Audiovisual Informed Consent Process in Vaccine Trials: Experience from North India

Although it is mandatory in India to obtain freely given, informed, written consent from a study subject before enrolment in a clinical trial, there have been several complaints about the misuse of this provision by research institutes, pharma companies, and clinical research organisations that are engaged in clinical trials. Audiovisual (AV) recording of the informed consent process in a clinical or vaccine trial has been used as a means to ensure preservation of the rights and well-being of participants, especially those from vulnerable populations. This paper describes the experience of the authors/investigators with obtaining AV consent from subjects' (healthy infants) parents in a phase III rotavirus vaccine trial so as to document the process involved in AV consenting, including the queries raised by the participants and how the queries were addressed.

Out of 155 parents/guardians of participating infants who were contacted to be a part of the study, 50 were reluctant to participate in the study trial (not necessarily in the AV consenting process). Among 105 parents/guardians of participating infants who expressed initial willingness to participate in the trial, all agreed to undergo the AV consenting process, and 100 finally consented to participate and were enrolled in the study. So, the participation rate was 64.5% (100/155) among those who were contacted, and 95.2% (100/105) among those who underwent AV consenting process. It was observed that only mothers most often did not decide by themselves whether or not to participate in the study and came back after a day or so to give their final response. When both the parents were present, they often took the decision on the spot. In one case, the parents consulted their family physician before deciding to participate in the study.

A portion of a room was dedicated for AV recording through artificially erected barriers to maintain participant confidentiality and eliminate outside noise in the recording. Recording was done using a webcam (C9210 Logitech HD Pro) mounted on a desktop computer. As the first step, consent to record audio and video for AV consent gathering was obtained from the parents/guardians. The written informed consent form was provided in English, Hindi, and Punjabi. A structured AV consent module was followed to ensure that all the components of informed consent were covered. Adequate time was given for the discussion and settling of queries. Information was given individually in the language that each participant was most conversant in. In case of participants who were illiterate, AV consenting was done in the presence of an impartial witness.

AV recordings of the 100 patient representatives were transcribed and later translated into English for a thematic analysis of the text. A total of 105 queries were raised by 55 participants. The majority of the queries were around whom to consult in case of any emergency (22; 21%), risks to the baby as a result of the vaccine (20; 19%), vaccination schedule and any change in the schedule (15; 14%), and what would happen if they had to go out of the city (10; 9.5%). Among those who gave consent to participate in the study, it was seen that those who were educated up to middle school and matriculation were more likely to ask questions of the researchers compared to those who were educated less than that or more.

The authors/investigators worked to patiently listen to and address all queries, allaying most fears, especially those related to adverse events following intervention. They state: "The AV consent process takes a considerable amount of time, but it is a one-time activity and deserves the time it warrants." They contend that the AV process ensured: transparency and accountability of the investigators, a responsive referral mechanism in case of adverse events, an opportunity to build initial rapport with the participant, complete vaccination of the trial subjects, and provision for free private care consultation, depending upon the willingness of the parents. These benefits of the AV consent process might have led to a higher participation rate.

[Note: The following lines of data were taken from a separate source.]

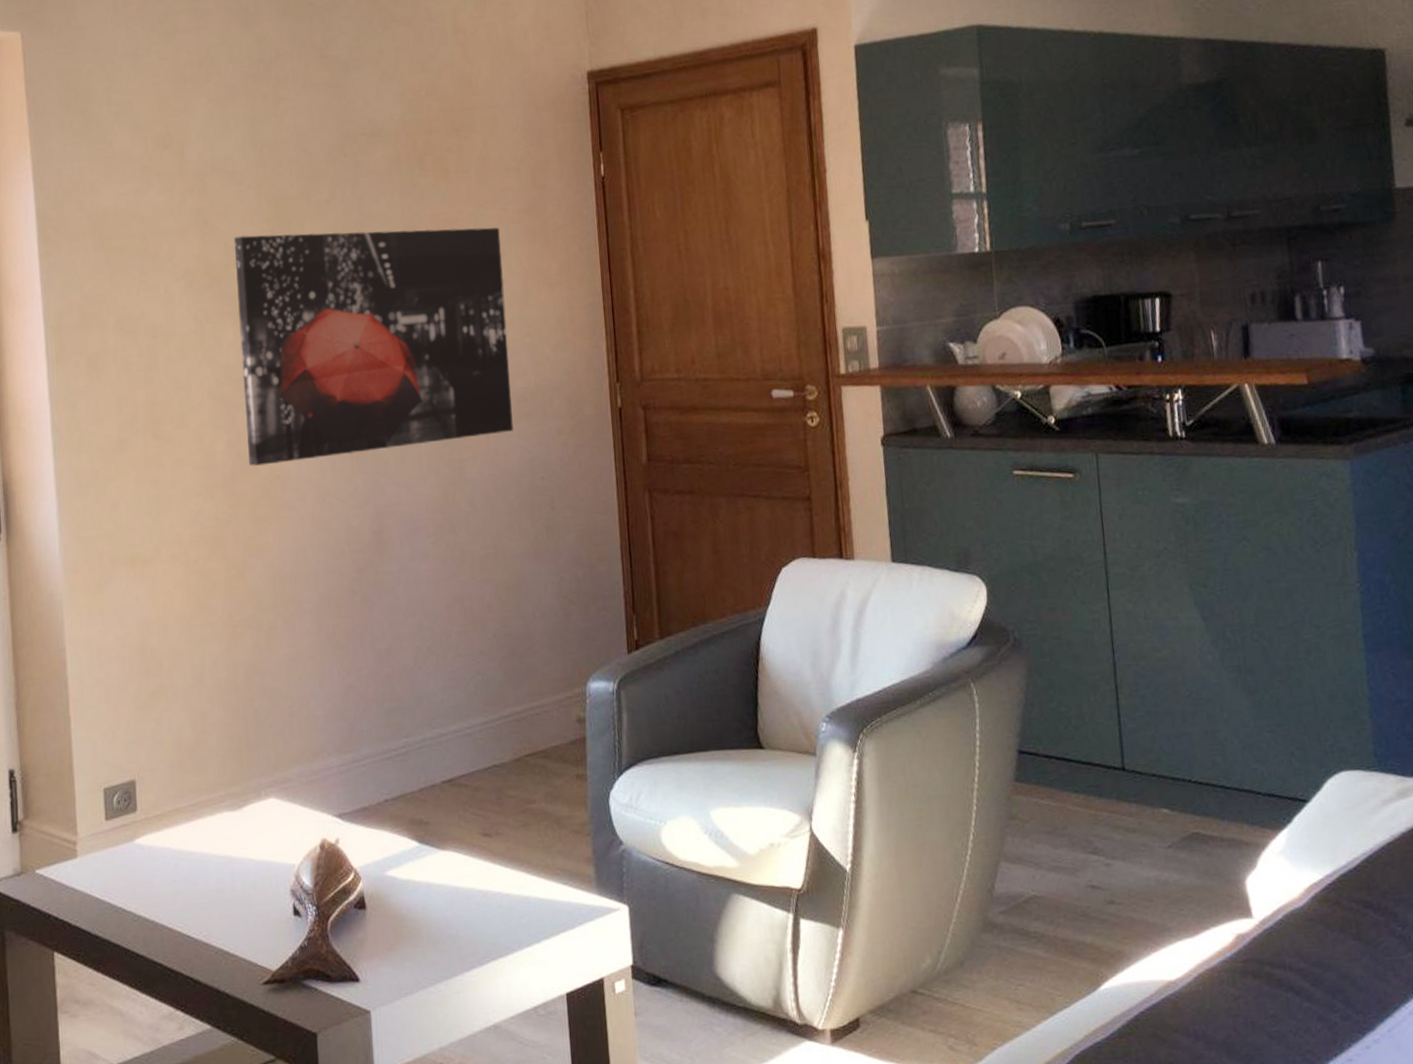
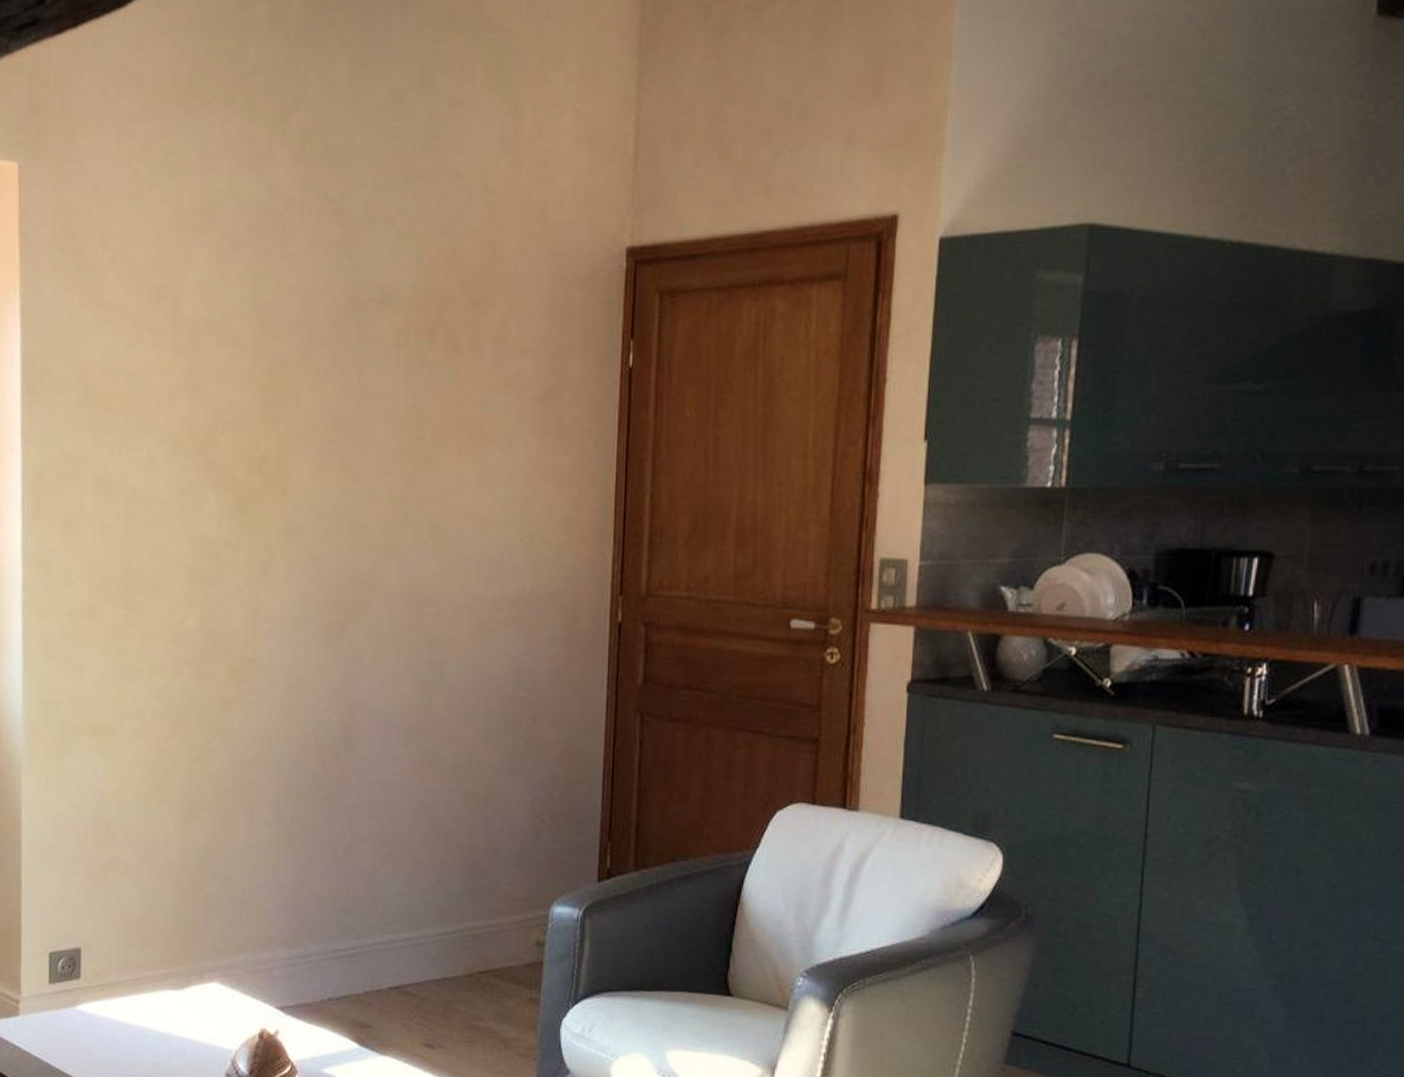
wall art: present [234,227,513,466] -> none [220,401,509,647]

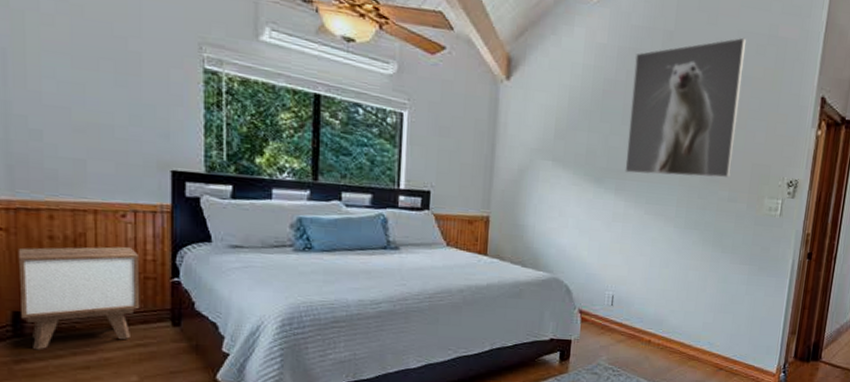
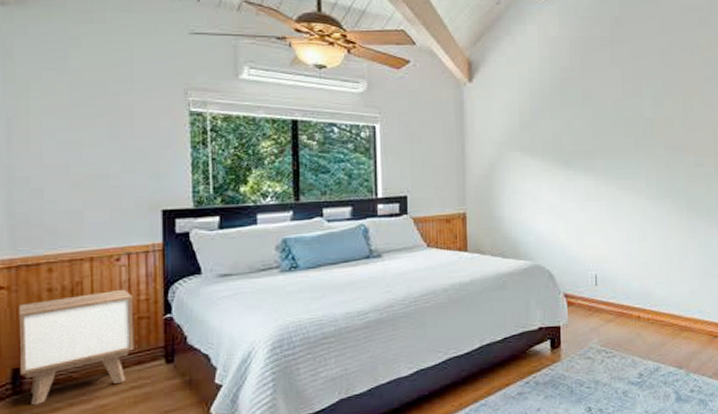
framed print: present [625,37,747,178] -> none [587,13,694,152]

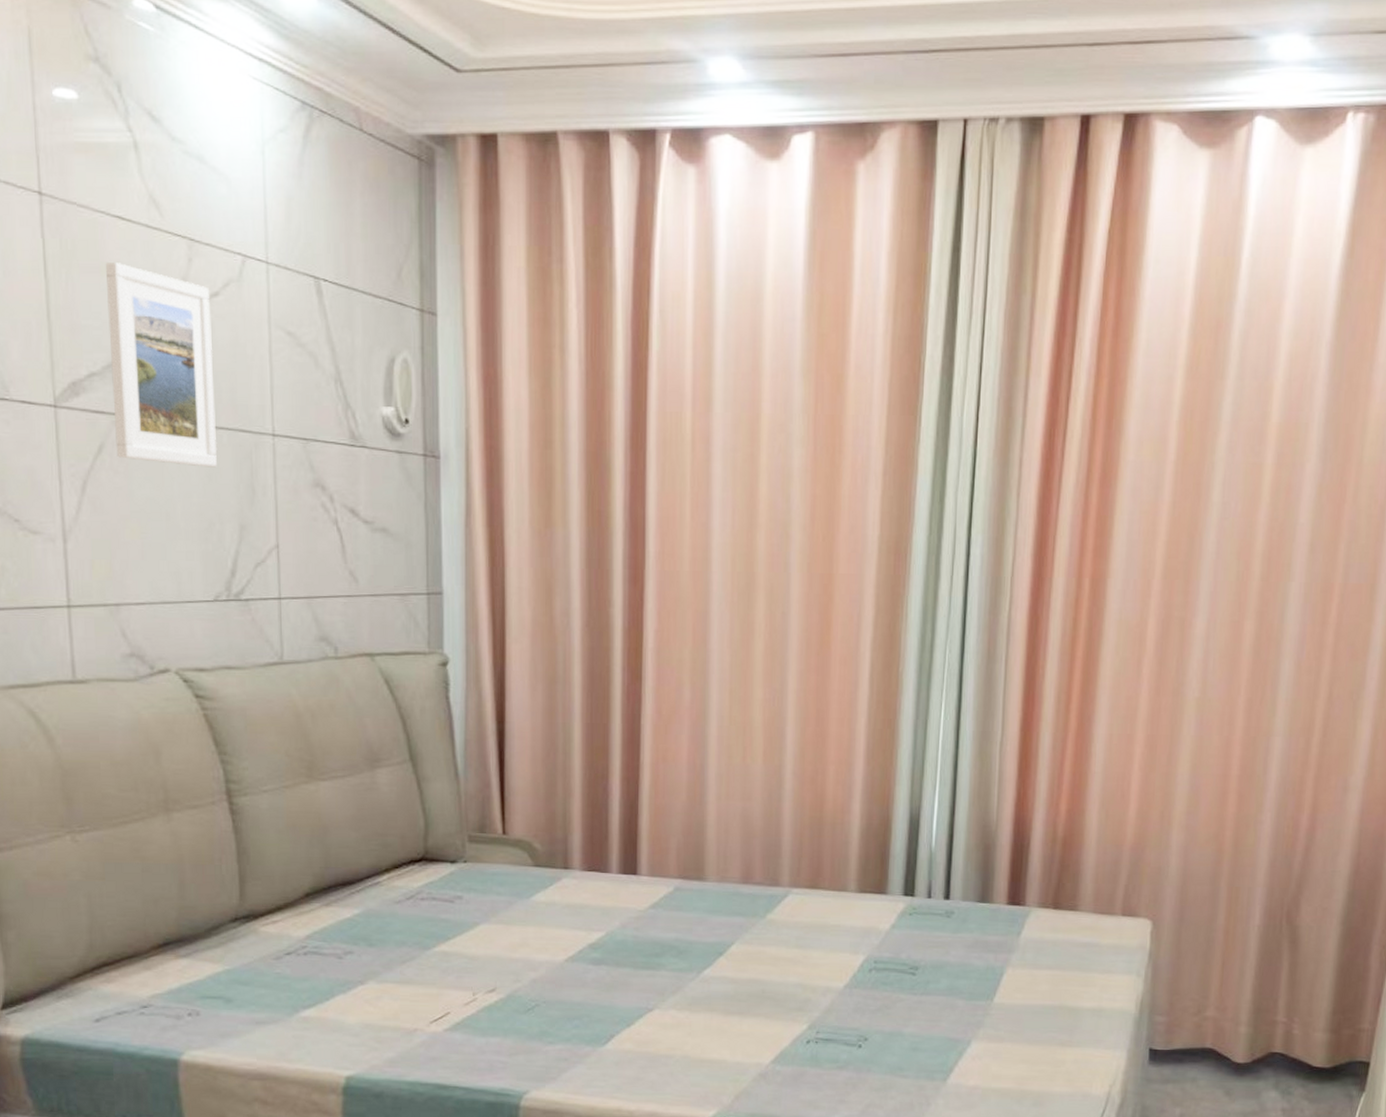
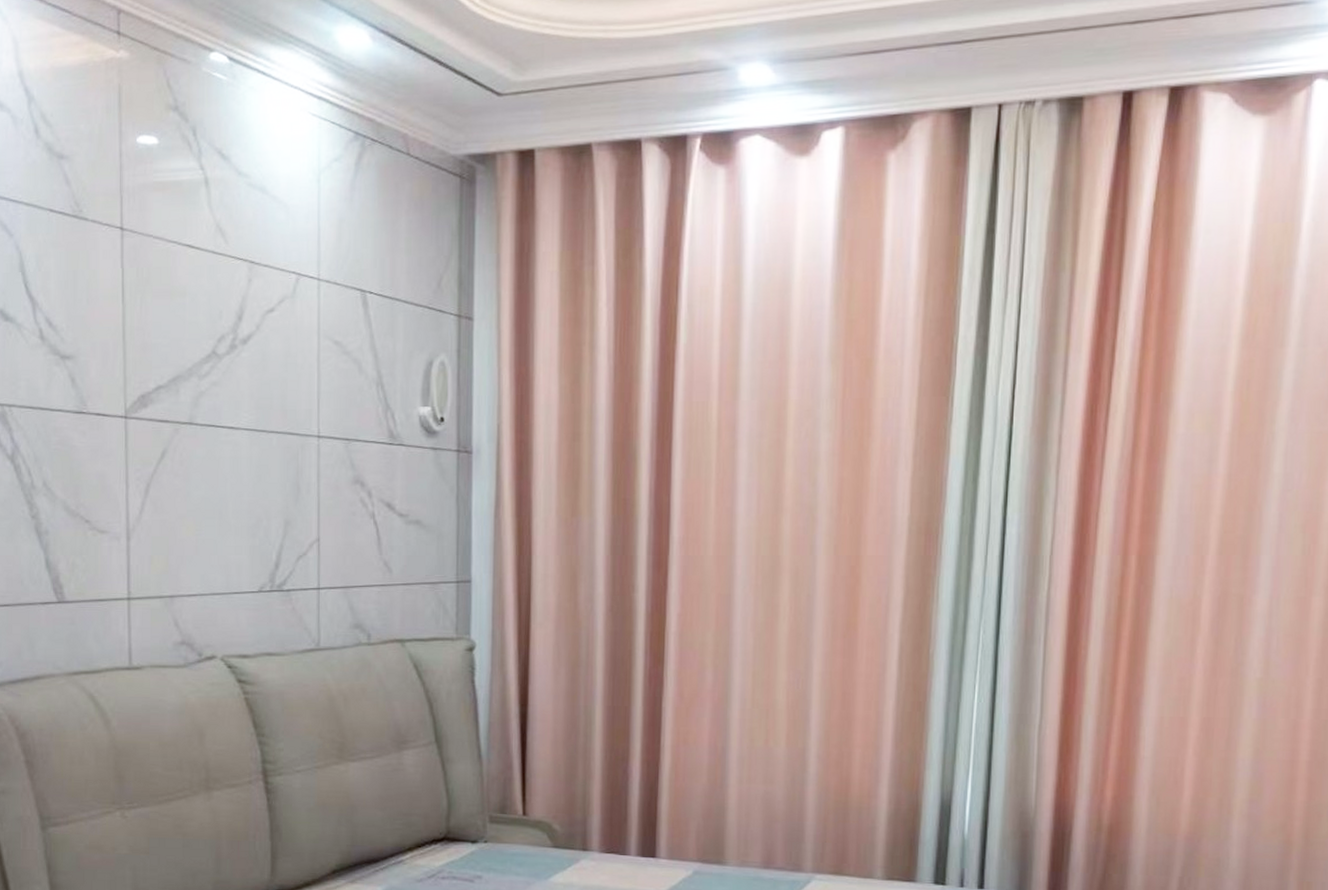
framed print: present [105,261,217,467] -> none [175,285,267,468]

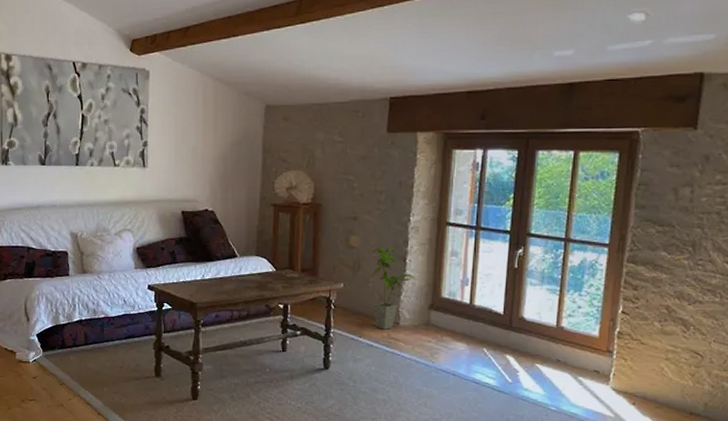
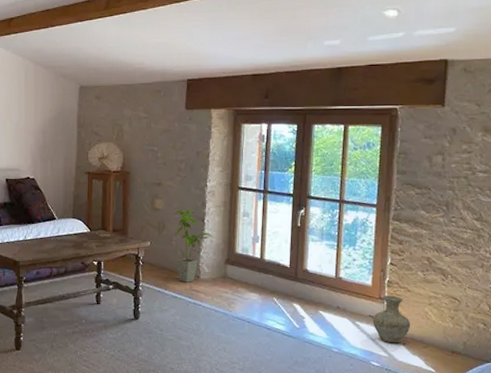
vase: none [598,348,643,403] -> present [373,295,411,343]

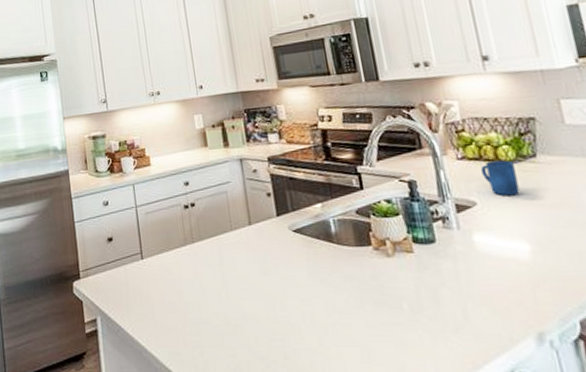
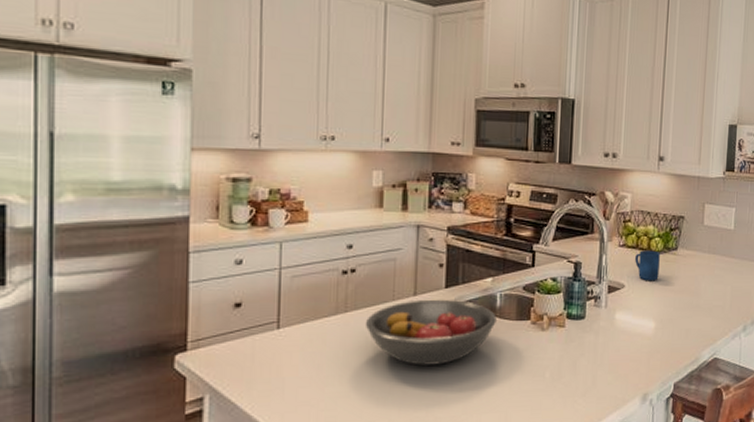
fruit bowl: none [210,227,335,294] -> present [365,299,497,366]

Based on their experience, the authors/investigators recommend that the regulatory agencies further standardise the AV consent process by: (i) formulating a list of frequently asked questions with answers supplied by individual study investigators, and (ii) specifying the technical specifications of devices to be used for AV recording.

In conclusion: "The participation rate in this vaccine trial, among those who underwent the AV consent process, was very high due to the descriptive and rigorous process followed. The findings of this study will assist researchers involved in conducting vaccine/clinical trials to understand the importance of the AV consent process and build their capacity to narrate all the study procedures in detail, including the likely side effects of the investigational product. It will also assist them in dealing with participant queries with increased confidence."